The period following an in vitro fertilization (IVF) embryo transfer culminates in the first pregnancy blood test, commonly called the “beta test.” This test is formally known as the quantitative human chorionic gonadotropin (hCG) blood test. It precisely measures the concentration of hCG, the pregnancy hormone produced by cells that will eventually form the placenta. The initial blood draw determines if the embryo has successfully implanted in the uterine lining.
The Initial Beta Test
The first beta test is typically scheduled between nine and fourteen days following the embryo transfer. This window allows enough time for the developing placenta to produce a detectable amount of the hormone hCG in the maternal bloodstream. The result is reported as a numerical value, measured in milli-international units per milliliter (mIU/mL).
A result less than 5 mIU/mL is generally considered negative for pregnancy. While a result greater than 5 mIU/mL confirms the presence of the hormone, most specialists prefer a level greater than 25 mIU/mL to confidently consider the test positive. This single number only confirms that implantation has occurred and does not confirm a viable, ongoing pregnancy.
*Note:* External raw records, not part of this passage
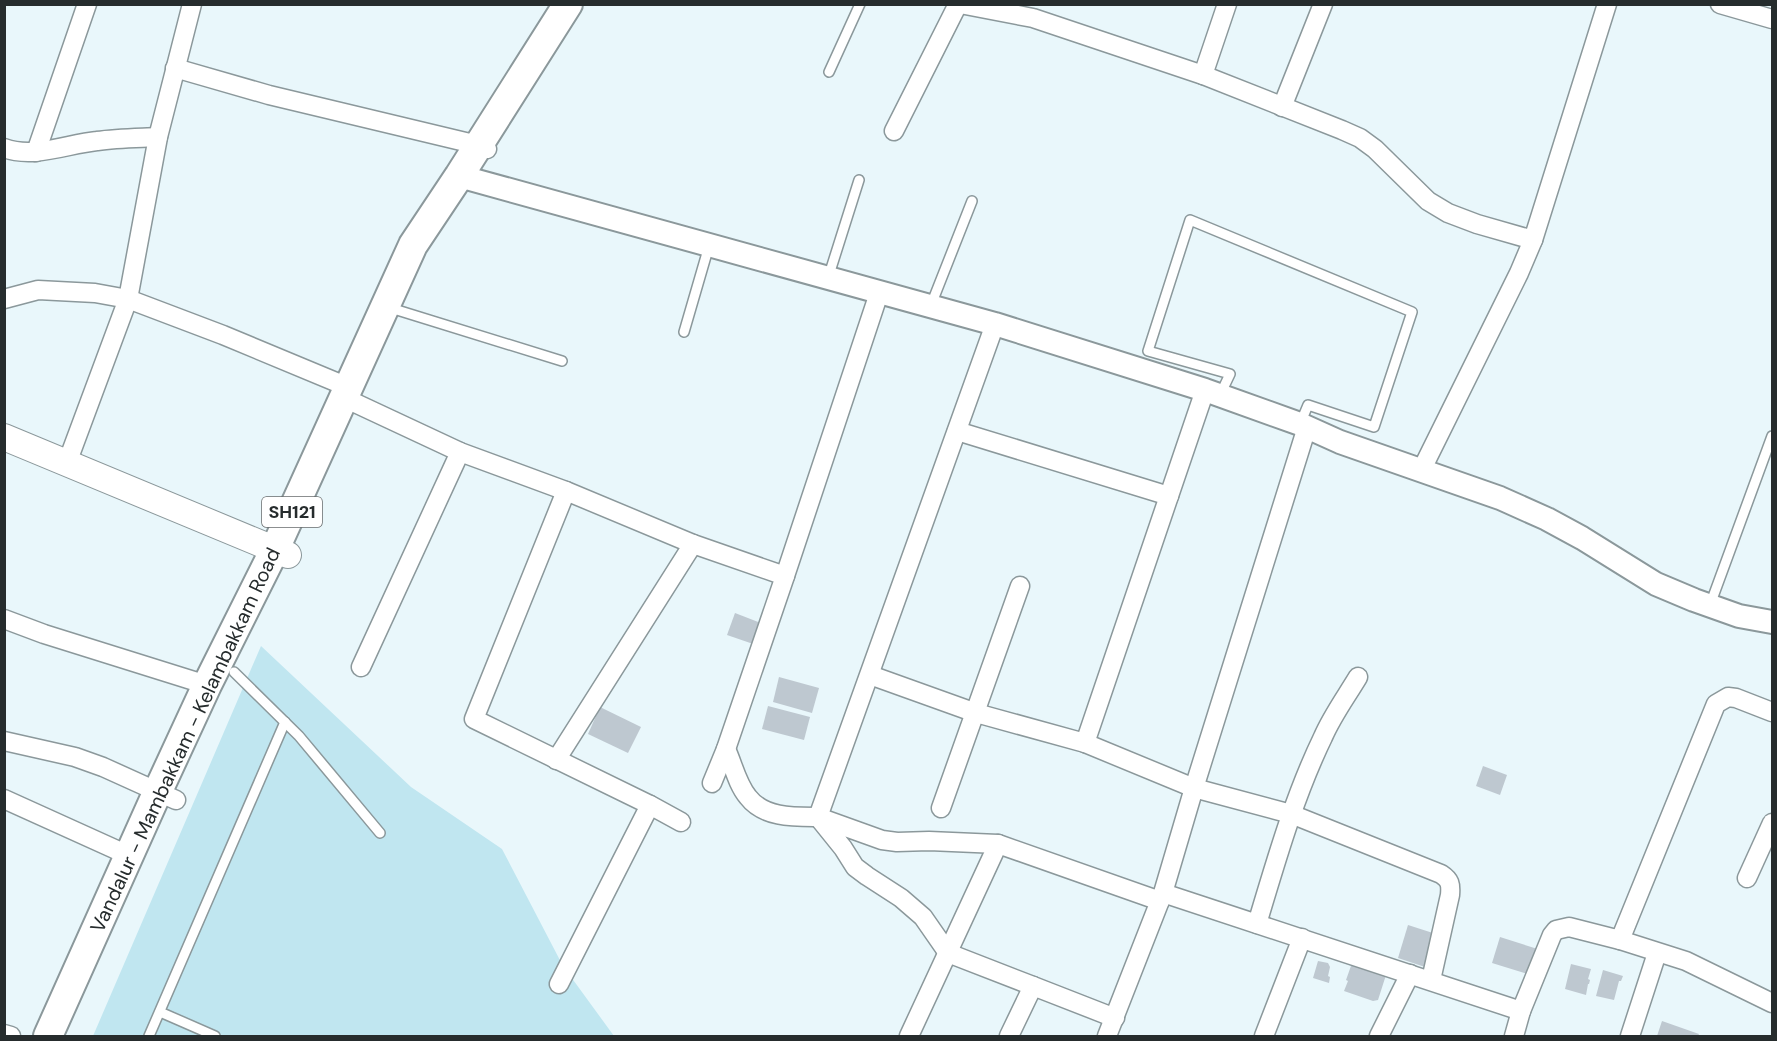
<svg xmlns="http://www.w3.org/2000/svg" width="1777" height="1041" viewBox="0 0 1777 1041" font-family="'DM Sans',sans-serif">
<style>
.green{fill:#c0e6f0}
.building{fill:#bec8d0}
.lines{fill:none;stroke-linecap:round;stroke-linejoin:round}
.service-casing{stroke:#8b989b;stroke-width:12}
.minor-casing{stroke:#8b989b;stroke-width:21}
.tertiary-casing{stroke:#8b989b;stroke-width:26}
.secondary-casing{stroke:#8b989b;stroke-width:28}
.primary-casing{stroke:#8b989b;stroke-width:32}
.service{stroke:#fff;stroke-width:9}
.minor{stroke:#fff;stroke-width:18}
.tertiary{stroke:#fff;stroke-width:22}
.secondary{stroke:#fff;stroke-width:26}
.primary{stroke:#fff;stroke-width:28}
.labels{text-anchor:middle;dominant-baseline:central;stroke-width:5;stroke-linejoin:round;paint-order:stroke}
.shield{fill:#fff;stroke:#676b6c;stroke-width:1.5}
.shield-label{font-size:18px;font-weight:bold;fill:#262c2d}
.street-label{font-size:20px;fill:#262c2d;stroke:#fff}
</style>
<rect width="100%" height="100%" fill="#e9f7fb"/>
<path class="green" d="M261 646 411 787 502 849 563 966 614 1036H93Z"/>
<g class="building">
<path d="M735 613 766 625 759 646 727 635Z"/>
<path d="M779 677 819 688 812 713 773 702Z"/>
<path d="M768 706 810 717 804 740 762 729Z"/>
<path d="M600 707 641 727 628 753 588 734Z"/>
<path d="M1483 766 1507 775 1500 795 1476 786Z"/>
<path d="M1408 925 1436 934 1425 967 1398 958Z"/>
<path d="M1500 937 1544 951 1534 976 1492 963Z"/>
<path d="M1318 961 1328 963 1330 967 1328 976 1330 977 1329 983 1313 978Z"/>
<path d="M1352 963 1386 975 1378 1000 1373 1001 1344 991 1348 981 1346 980Z"/>
<path d="M1571 964 1591 969 1588 979 1590 980 1589 984H1588L1586 995 1565 989Z"/>
<path d="M1603 970 1623 976 1621 981H1619L1614 1000 1596 996Z"/>
<path d="M1662 1021 1699 1034 1698 1036H1657Z"/>
</g>
<g class="lines">
<g class="service-casing">
<g id="service">
<path d="M829 72 860 4"/>
<path d="M828 278 859 180"/>
<path d="M931 305 972 201"/>
<path d="M397 310 562 361"/>
<path d="M684 332 709 246"/>
<path d="M1220 395 1230 374 1148 351 1190 220 1412 312 1374 427 1308 405 1300 424"/>
<path d="M1710 605 1772 436"/>
<path d="M234 672 299 736 380 833"/>
<path d="M160 1012 215 1036"/>
<path d="M149 1036 285 722"/>
</g>
</g>
<g class="minor-casing">
<g id="minor">
<path d="M960 4 1033 18 1203 75 1342 130 1360 138 1375 149 1428 201 1448 213 1477 224 1533 240"/>
<path d="M1720 4 1772 19"/>
<path d="M175 68 269 95 478 145 487 149"/>
<path d="M1203 75 1227 4"/>
<path d="M1282 107 1323 4"/>
<path d="M894 131 958 4"/>
<path d="M4 148C34 159 67 144 97 141 117 138 138 138 158 137"/>
<path d="M36 152 87 4"/>
<path d="M4 299 38 290 95 293 128 299 223 335 348 387"/>
<path d="M353 402 460 452 566 491 693 544 785 576 726 749 712 783"/>
<path d="M1307 427 1194 788 1163 893 1521 1011 1552 935 1556 930 1569 927 1620 940 1716 704 1728 697 1736 698 1772 712"/>
<path d="M957 431 1169 496"/>
<path d="M67 463 128 299 158 137 192 4"/>
<path d="M1422 469 1519 273 1533 240 1607 4"/>
<path d="M785 576 879 293"/>
<path d="M4 619 44 634 207 685"/>
<path d="M361 667 460 452"/>
<path d="M870 675 976 713 1085 743 1194 788 1291 814 1441 874C1450 880 1451 884 1450 895L1431 980"/>
<path d="M4 741 75 757 103 767 176 800"/>
<path d="M1085 743 1205 390"/>
<path d="M726 749C733 764 737 784 748 797 764 818 794 817 818 817L995 324"/>
<path d="M556 760 693 544"/>
<path d="M4 799 130 856"/>
<path d="M650 805 681 822"/>
<path d="M941 808 1020 586"/>
<path d="M1747 878 1772 823"/>
<path d="M1257 924C1276 861 1294 797 1323 737 1332 716 1346 697 1358 677"/>
<path d="M1620 940 1686 961 1772 1003"/>
<path d="M559 984 650 805 474 719 566 491"/>
<path d="M1033 986 1115 1018"/>
<path d="M4 1034 11 1036"/>
<path d="M909 1036 998 844"/>
<path d="M1009 1036 1033 986 948 953 923 917 901 898 867 876 855 867 843 848 818 817 882 840 897 842 929 841 998 844 1160 901"/>
<path d="M1107 1036 1163 893"/>
<path d="M1264 1036 1302 938"/>
<path d="M1379 1036 1410 974"/>
<path d="M1514 1036 1521 1011"/>
<path d="M1630 1036 1657 953"/>
</g>
</g>
<g class="tertiary-casing">
<path id="tertiary" d="M459 176 995 324 1205 390 1300 424 1340 442 1500 498 1547 519 1582 538 1656 584 1694 600 1739 616 1772 622"/>
</g>
<g class="secondary-casing">
<path id="secondary" d="M4 437 288 555"/>
</g>
<g class="primary-casing">
<path id="primary" d="M48 1036 157 793 207 685 275 549 413 245 459 176 568 4"/>
</g>
<use href="#service" class="service"/>
<use href="#minor" class="minor"/>
<use href="#tertiary" class="tertiary"/>
<use href="#secondary" class="secondary"/>
<use href="#primary" class="primary"/>
</g>
<g class="labels">
<rect class="shield" x="262" y="497" width="60" height="30" rx="4.5"/>
<g class="shield-label">
<text x="292" y="512">SH121</text>
</g>
<g class="street-label">
<text transform="translate(185 740) rotate(-65)">Vandalur - Mambakkam - Kelambakkam Road</text>
</g>
</g>
<rect width="1777" height="1041" fill="none" stroke="#262c2d" stroke-width="12"/>
</svg>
Subsequent Testing and Doubling Time
To determine if the pregnancy is progressing normally, multiple beta tests are required over a short period. Most clinics mandate at least two, and often three, sequential blood draws scheduled every 48 to 72 hours after the initial measurement. The trend of the hCG level is significantly more informative than the initial number alone.
The primary concept guiding subsequent testing is the “doubling time” of the hCG level. In a healthy, early pregnancy, the hormone concentration is expected to approximately double every two to three days. This rapid rise reflects the appropriate development and growth of the placental tissue. Observing this doubling pattern across three separate tests provides strong evidence that the embryo is developing as expected.
Understanding the Numerical Results
Interpreting the sequential beta tests involves analyzing both the absolute numerical values and the rate at which they increase. A clear positive result is characterized by a high initial number followed by consistent doubling within the 48-to-72-hour window. For example, an initial reading of 100 mIU/mL that rises to 200–300 mIU/mL two days later suggests a strong probability of a healthy, progressing pregnancy.
A low initial result, such as one just above the 5 mIU/mL threshold, is considered a borderline positive. While these pregnancies can sometimes progress successfully, they warrant heightened monitoring, as a lower starting point can be a consequence of delayed implantation. A slow doubling rate (less than 35% increase over 48 hours) is a marker for potential complications, including a non-viable pregnancy, ectopic pregnancy, or miscarriage.
A result that declines or fails to progress after an initial positive reading often points to a “chemical pregnancy.” This describes a very early pregnancy loss where the embryo implanted just long enough to produce a detectable hCG level before development ceased. Follow-up beta tests show the hormone level decreasing or returning to zero. This numerical data helps the physician distinguish between a viable pregnancy and one requiring further assessment.
What Follows the Beta Phase
Once the sequential beta tests have demonstrated an appropriate and sustained doubling rate, the monitoring transitions from blood work to clinical imaging. Typically, after three or four successful beta measurements, the patient is scheduled for the first transvaginal ultrasound. This initial ultrasound is usually performed around six to seven weeks of gestation.
The purpose of this first imaging session is to confirm the location of the gestational sac within the uterus, ruling out an ectopic pregnancy. Clinicians also look for the presence of a fetal pole and a fetal heartbeat, which is the definitive marker for a viable pregnancy. Once viability is confirmed, continued hCG blood testing ceases. The patient is then discharged from the fertility clinic and transitions to a standard obstetrician around eight to ten weeks of gestation for routine prenatal care.